Blogger Curiosity Killed the Cook said ... (5/04/2006 8:18 AM) : 


Just stumbled upon your site while Blog-Surfing. What a beautiful design! Are those rolling hills in Ohio? That's some country.

p.s. I'm eyeing that Chocolate Espresso Cake with actual physical pain. Oh heavens. Am not sure whether to say "Thank you for the recipe!" or "Get that away from me!" =)


Anonymous Anonymous said ... (5/04/2006 10:16 AM) : 

this is almost the same dish as a Korean side dish my mother makes on feast days (ended up as a feast day food for us as zucchinis aren't exactly cheap in Korea...)

only difference is that we treated the zucchini like eggplant, in that it was chopped and then lightly salted and left out till they went wobbly, then floured, egged and fried :) It's still a favourite of mine, and a quick and easy dish when you've got cravings!


Blogger Lis said ... (5/04/2006 11:06 AM) : 

curious cook - Hello to you! Thanks so much for stopping by =) And thank you for such a nice compliment.. my friend Ali, from Something So Clever, designed my site for me.. she did a marvelous job, didn't she? =) Well.. I wish that photo was Ohio (maybe I'd like it here better? ha!) but alas, it is a photo of the rolling hills in Italy - a place I dream of being one day :D

The cake really was marvelous.. although I have now packed it up and given it to my mother, you see it will literally SCREAM at you from your kitchen counter (or it could be the voices in my head) to pick at & eat constantly and that's the ONLY bad thing I can say about it =)

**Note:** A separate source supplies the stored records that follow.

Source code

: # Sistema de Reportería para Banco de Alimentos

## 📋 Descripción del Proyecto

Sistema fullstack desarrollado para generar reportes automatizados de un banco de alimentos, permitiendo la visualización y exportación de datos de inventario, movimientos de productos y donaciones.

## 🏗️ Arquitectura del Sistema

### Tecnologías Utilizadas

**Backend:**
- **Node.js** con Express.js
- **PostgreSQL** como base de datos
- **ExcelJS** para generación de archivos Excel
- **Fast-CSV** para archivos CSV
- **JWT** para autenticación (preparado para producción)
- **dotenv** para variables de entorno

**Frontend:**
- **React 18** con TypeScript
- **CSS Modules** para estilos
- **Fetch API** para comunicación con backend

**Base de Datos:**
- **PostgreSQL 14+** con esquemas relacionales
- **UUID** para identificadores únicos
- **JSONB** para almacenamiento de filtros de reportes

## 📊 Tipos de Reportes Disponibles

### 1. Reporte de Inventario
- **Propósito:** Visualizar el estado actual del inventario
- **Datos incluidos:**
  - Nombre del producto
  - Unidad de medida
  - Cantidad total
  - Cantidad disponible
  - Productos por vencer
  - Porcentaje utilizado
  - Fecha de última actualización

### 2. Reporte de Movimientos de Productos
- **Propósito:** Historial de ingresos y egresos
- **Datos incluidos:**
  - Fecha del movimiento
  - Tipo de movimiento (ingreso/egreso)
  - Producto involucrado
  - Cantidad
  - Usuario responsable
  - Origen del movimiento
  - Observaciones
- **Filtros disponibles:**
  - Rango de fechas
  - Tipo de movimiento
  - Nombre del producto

Ellie - that sounds wonderful as well and you can betcher bottom that I'll be trying it - I lurve eggplant! As a matter of fact, I'm going to be experimenting with one this evening.. MUAHAHAA! *evil scientist laugh* =P


Blogger Acme Instant Food said ... (5/04/2006 11:09 AM) : 

When I look at that pict of fried zucchini, I experience what a heroin addict must feel when he meets up with his dealer! I could devour that whole plate and elbow in the eye anyone who tries to take it away from me. I used to make a guilty meal out of fried zucchini and french onion soup served by this quirky restaurant in West Hollywood. Nice photo!!!

Also...regarding the curry discussion...if you use a mild yellow curry you will not end up with a dish with loads of heat. It just adds that very distintive savory flavor and aroma. The hot curry pastes (red or green) will straighten your hair and make the dogs run for cover out in the garden! Let me know what happens if you decide to visit the curry isle in the store. Happy trails.
P.S. "Curiosity" is right--your site is really well done. Makes me realize that I have GOT to learn HTML and get busy.